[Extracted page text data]
━━━━

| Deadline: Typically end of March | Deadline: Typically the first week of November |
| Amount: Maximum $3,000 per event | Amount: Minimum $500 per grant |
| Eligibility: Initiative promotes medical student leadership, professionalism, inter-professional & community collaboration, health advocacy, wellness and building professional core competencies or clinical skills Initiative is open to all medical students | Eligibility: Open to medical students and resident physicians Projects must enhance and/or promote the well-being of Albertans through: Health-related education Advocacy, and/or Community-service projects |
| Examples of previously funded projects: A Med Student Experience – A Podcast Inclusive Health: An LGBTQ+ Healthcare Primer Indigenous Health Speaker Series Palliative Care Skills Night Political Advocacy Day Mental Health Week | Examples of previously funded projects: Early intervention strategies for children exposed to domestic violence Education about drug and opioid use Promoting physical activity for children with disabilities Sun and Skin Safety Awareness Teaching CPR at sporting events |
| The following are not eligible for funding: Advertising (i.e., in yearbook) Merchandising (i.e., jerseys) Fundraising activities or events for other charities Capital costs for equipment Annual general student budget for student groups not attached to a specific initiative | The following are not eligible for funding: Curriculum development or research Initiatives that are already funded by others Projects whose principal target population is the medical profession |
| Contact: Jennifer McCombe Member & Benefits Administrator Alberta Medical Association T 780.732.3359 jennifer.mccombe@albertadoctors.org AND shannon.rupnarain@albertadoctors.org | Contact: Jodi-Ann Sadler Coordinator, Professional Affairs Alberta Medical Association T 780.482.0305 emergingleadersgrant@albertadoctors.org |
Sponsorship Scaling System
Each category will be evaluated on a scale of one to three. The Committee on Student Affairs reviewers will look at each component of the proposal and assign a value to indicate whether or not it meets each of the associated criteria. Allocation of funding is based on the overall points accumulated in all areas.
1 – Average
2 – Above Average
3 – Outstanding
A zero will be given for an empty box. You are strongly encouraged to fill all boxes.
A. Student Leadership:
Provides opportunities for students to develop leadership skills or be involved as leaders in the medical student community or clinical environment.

━━━━

• **Aim of the task**
Taking the records as a whole, report how many of their lines include the word "will". Nothing but the number is wanted.

• **Task solution**
2